Monitoring a Diabetic Pet At Home
Monitoring a diabetic pet requires consistency and vigilance. If you share your life with a diabetic pet, your veterinarian will partner with you to make sure that your pet’s blood glucose levels are carefully monitored.
Meanwhile, here are some tips for monitoring a diabetic pet at home:
- Make sure you’re feeding your pet a consistent amount and administering insulin twice daily, and always at the same times each day.
- Be constantly aware of your pet’s appetite, urine output, water consumption, and weight (weigh your pet every 2 weeks to monitor changes).
- Keep diabetic cats indoors at all times.
- Keep stress levels in your home low, as stress can affect blood sugar levels.
- Monitor glucose in your pet’s urine using urine test strips. If your pet’s insulin levels are properly regulated, there should be no glucose present in his urine.
- Watch for hypoglycemia! Hypoglycemia is low blood sugar, and it usually occurs from an overdose of insulin. In diabetic pets, hypoglycemia can be life-threatening.
- Signs include weakness, lack of coordination, drooling, seizures, and coma. Keep corn syrup on hand to help correct hypoglycemia at home. You can rub it on your pet’s gums, or if your pet can swallow, slowly administer it by mouth with a syringe (but never attempt to give food or medication to a seizuring or unconscious pet). Then call your veterinarian immediately.

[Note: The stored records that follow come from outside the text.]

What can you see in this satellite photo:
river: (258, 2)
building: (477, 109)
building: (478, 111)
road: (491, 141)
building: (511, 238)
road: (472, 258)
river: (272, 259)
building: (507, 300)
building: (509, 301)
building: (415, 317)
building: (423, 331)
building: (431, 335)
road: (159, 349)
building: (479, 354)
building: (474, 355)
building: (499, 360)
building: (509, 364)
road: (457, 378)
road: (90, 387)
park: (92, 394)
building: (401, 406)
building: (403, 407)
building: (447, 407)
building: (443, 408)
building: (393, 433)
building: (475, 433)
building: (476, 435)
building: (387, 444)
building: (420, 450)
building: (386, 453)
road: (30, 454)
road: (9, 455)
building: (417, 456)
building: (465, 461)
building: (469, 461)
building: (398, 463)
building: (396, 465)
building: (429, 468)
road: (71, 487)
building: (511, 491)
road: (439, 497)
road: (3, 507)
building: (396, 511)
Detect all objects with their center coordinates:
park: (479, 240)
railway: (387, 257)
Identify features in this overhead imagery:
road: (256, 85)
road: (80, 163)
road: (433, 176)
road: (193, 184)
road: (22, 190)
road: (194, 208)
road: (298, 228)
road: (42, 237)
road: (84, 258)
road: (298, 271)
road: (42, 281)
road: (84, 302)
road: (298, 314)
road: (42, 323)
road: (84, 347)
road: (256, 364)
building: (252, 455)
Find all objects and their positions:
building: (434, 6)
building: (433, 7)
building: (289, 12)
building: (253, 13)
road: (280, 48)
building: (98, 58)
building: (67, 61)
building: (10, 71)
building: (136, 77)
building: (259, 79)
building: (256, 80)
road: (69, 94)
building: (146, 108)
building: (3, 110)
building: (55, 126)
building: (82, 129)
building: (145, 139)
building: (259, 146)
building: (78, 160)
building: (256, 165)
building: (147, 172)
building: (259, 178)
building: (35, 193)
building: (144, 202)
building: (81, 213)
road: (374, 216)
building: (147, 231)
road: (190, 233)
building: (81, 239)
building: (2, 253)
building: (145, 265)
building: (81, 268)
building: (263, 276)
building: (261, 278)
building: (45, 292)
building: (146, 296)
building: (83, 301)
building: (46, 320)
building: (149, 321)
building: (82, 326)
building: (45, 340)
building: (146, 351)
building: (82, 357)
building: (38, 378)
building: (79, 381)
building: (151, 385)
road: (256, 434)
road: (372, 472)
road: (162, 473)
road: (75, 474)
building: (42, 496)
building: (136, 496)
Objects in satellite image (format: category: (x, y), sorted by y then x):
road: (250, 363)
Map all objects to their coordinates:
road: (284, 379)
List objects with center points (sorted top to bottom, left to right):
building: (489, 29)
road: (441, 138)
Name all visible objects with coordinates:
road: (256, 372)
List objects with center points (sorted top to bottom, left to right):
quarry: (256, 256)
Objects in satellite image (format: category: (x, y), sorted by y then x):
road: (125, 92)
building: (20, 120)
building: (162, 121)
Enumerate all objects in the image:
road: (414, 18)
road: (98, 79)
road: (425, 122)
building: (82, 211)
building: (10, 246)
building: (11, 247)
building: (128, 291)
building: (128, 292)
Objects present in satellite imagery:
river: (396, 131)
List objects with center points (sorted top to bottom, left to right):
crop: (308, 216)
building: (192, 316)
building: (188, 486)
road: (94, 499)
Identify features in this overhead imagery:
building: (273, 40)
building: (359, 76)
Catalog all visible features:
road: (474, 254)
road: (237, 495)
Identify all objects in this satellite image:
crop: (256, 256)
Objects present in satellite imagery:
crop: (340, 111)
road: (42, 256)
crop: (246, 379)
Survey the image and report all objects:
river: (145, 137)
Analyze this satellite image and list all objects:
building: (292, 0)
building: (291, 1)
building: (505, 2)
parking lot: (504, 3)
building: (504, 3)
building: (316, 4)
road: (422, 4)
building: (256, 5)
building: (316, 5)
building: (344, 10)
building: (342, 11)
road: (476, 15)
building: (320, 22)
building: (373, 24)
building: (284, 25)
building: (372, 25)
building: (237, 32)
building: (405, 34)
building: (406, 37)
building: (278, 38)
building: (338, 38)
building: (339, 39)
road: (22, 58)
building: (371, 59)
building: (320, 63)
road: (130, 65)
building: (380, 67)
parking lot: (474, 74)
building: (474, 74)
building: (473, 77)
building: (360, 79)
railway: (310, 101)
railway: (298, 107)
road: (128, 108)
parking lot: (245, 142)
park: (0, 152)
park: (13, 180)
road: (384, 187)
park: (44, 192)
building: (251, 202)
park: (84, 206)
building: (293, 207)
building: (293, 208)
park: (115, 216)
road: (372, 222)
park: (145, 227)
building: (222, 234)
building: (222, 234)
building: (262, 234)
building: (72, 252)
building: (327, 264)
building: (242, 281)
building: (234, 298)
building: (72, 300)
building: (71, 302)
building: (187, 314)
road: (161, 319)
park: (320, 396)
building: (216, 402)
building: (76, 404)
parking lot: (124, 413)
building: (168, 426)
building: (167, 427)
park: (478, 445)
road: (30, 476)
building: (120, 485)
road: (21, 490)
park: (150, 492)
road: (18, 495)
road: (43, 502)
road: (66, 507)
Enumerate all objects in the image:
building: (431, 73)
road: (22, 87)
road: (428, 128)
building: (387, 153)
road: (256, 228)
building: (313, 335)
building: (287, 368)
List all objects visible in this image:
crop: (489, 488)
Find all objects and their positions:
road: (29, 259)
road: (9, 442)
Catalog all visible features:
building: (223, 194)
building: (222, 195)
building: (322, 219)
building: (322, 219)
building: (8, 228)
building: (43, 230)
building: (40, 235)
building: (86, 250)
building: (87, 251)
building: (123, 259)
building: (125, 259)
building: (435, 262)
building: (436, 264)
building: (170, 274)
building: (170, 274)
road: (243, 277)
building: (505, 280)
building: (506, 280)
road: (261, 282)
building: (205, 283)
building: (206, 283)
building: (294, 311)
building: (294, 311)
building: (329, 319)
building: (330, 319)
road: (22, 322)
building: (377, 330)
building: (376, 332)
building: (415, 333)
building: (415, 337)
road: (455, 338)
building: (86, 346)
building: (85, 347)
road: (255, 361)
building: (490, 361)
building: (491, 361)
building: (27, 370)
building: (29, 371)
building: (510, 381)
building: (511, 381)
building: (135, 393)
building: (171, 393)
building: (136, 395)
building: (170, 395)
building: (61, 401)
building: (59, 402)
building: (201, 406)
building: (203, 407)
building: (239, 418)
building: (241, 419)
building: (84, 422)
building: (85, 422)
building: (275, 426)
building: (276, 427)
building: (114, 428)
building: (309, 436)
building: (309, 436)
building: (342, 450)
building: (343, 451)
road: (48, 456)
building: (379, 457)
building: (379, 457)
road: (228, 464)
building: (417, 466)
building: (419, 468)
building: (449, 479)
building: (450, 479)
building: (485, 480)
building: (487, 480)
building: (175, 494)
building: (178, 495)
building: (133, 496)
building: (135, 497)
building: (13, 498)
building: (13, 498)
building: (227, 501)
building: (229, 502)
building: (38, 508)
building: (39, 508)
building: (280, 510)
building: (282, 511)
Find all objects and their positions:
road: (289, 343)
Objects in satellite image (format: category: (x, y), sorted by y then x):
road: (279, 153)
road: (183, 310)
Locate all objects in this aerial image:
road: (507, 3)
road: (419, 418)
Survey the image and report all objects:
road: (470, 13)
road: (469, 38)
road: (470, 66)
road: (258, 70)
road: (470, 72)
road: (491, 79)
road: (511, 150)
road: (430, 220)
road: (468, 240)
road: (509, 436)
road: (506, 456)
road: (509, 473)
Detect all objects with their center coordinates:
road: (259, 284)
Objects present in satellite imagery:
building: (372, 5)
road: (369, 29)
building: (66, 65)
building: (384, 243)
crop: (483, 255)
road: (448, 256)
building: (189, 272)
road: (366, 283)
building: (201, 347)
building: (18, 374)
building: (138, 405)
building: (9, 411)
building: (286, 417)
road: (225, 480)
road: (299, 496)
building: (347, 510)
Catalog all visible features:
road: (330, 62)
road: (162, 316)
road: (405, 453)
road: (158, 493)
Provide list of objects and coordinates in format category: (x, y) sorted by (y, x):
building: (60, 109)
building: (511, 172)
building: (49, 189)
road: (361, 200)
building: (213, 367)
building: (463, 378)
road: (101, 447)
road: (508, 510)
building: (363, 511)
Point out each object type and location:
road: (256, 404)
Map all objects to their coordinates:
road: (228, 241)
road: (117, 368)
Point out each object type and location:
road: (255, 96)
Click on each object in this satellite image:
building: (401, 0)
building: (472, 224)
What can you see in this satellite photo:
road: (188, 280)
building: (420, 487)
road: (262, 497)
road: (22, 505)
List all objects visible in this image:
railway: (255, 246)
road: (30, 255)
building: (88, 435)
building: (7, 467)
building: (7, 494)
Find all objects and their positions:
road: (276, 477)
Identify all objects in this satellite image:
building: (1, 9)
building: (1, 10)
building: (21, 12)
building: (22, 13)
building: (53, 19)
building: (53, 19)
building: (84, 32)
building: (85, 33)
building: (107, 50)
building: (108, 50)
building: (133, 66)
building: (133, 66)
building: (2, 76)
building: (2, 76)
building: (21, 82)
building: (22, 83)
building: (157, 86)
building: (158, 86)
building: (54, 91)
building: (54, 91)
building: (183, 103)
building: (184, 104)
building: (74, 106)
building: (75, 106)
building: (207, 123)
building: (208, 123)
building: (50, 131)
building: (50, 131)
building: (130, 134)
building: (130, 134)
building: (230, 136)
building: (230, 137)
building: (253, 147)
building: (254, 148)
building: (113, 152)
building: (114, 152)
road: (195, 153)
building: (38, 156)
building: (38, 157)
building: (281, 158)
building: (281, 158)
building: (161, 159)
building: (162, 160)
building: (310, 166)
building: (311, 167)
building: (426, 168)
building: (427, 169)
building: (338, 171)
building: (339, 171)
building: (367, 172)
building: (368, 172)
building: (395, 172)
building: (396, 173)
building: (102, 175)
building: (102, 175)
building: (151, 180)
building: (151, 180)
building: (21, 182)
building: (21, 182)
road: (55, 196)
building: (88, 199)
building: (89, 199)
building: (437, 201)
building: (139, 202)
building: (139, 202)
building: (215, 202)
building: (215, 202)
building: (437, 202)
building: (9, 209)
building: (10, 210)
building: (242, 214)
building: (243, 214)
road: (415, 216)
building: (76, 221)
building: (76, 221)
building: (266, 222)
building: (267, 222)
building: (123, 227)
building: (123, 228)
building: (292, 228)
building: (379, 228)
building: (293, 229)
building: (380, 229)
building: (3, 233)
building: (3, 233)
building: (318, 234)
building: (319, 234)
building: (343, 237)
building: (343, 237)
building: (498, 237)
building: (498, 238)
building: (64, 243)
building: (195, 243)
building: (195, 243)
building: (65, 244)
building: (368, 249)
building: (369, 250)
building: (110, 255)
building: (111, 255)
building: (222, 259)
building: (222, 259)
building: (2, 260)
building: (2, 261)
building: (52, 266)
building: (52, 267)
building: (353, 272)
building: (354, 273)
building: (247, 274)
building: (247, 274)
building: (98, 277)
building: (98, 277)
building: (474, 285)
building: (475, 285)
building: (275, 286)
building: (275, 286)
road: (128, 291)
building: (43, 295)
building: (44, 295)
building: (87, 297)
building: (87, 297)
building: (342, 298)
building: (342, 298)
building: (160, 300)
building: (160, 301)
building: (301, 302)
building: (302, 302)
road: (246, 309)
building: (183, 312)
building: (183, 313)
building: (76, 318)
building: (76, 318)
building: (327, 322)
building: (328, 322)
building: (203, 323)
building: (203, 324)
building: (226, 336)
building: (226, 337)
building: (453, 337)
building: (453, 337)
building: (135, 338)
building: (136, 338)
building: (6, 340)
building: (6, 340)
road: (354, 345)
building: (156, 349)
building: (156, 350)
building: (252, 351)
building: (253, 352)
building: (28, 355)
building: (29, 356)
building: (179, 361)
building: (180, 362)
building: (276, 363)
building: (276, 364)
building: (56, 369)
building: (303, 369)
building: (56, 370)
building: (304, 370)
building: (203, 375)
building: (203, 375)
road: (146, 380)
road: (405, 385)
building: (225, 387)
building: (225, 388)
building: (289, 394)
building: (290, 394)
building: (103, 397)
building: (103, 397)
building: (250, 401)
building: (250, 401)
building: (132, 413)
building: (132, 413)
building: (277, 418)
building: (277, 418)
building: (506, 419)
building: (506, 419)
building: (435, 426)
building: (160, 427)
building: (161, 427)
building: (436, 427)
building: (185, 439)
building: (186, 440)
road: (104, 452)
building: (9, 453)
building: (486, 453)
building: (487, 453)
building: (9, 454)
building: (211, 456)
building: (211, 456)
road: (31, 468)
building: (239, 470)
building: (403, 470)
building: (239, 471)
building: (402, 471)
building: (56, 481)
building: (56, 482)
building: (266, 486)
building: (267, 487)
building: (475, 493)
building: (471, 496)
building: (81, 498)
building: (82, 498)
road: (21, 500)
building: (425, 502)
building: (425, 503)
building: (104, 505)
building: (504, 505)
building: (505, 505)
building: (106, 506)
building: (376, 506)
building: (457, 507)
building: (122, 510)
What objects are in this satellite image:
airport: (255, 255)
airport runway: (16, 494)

Living Successfully With Diabetes
Every diabetic pet is different. Some are easy to regulate with insulin, and some are more difficult. Regardless, every diabetic pet does best with a proper diet, consistent feeding and medication, and a low-stress lifestyle.
It’s important to note that some diabetic cats may actually lose the need for insulin months or years after their diagnosis (diabetes is rarely reversible in dogs, however). No one is sure exactly why this happens, but it can occur in some obese cats once their weight is brought under control.
However, if the diabetes does remain a life-long condition, keep in mind that a diabetic pet who is successfully managed with proper veterinary treatment and consistent home care can live a long, healthy and comfortable life.